The Cyclically Adjusted Risk Premium (CARP), first described here by Georg Vrba, is a financial indicator designed to provide investors with a nuanced perspective on market valuations by integrating the renowned Shiller CAPE (Cyclically Adjusted Price-to-Earnings) ratio with the crucial element of bond yields. CARP encapsulates a comprehensive view of the market's attractiveness by assessing the relative appeal of stocks compared to bonds.

Formula: 100 / CAPE - 10Y Treasury yield

Since 1992, the CARP has ranged between -2.24 and 3.98 with a mean of -0.52 and a median of -0.57. Higher absolute CARP values are indicative of cheaper equities. However, for ease of comparison, we've scaled CARP values from 0 to 100 with higher scaled values indicating lower absolute CARP (more expensive stocks).
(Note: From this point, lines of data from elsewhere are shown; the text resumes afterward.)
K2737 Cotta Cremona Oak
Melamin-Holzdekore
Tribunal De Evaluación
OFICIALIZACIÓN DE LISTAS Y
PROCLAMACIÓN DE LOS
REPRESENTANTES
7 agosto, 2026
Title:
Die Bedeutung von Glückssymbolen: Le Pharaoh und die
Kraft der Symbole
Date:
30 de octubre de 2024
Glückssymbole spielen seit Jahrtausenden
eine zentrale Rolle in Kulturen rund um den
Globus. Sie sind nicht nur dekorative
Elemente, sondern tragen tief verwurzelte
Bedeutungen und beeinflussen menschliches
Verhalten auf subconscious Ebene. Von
The Shiller CAPE has long been a staple in market analysis, providing a cyclically adjusted measure of stock valuations by considering earnings over a 10-year period. By incorporating this metric into CARP, investors gain a more nuanced understanding of the historical earnings yield of the market, offering a perspective beyond conventional price-to-earnings ratios.
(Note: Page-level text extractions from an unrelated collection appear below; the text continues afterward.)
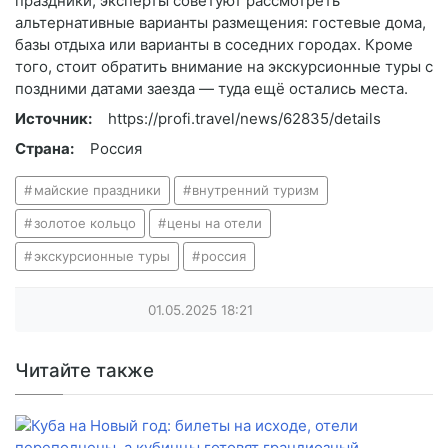
праздники, эксперты советуют рассмотреть
альтернативные варианты размещения: гостевые дома,
базы отдыха или варианты в соседних городах. Кроме
того, стоит обратить внимание на экскурсионные туры с
поздними датами заезда — туда ещё остались места.
Источник:
https://profi.travel/news/62835/details
Страна:
Россия
майские праздники
внутренний туризм
золотое кольцо
цены на отели
экскурсионные туры
россия
01.05.2025
18:21
Читайте также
What sets CARP apart is its incorporation of the 10-year Treasury yield, a key benchmark for risk-free returns in the market. By subtracting the prevailing Treasury yield from the Shiller earnings yield, CARP quantifies the risk premium associated with holding stocks over bonds. This dynamic element ensures that CARP reflects the prevailing interest rate environment, providing a real-time assessment of the trade-off between risk and reward.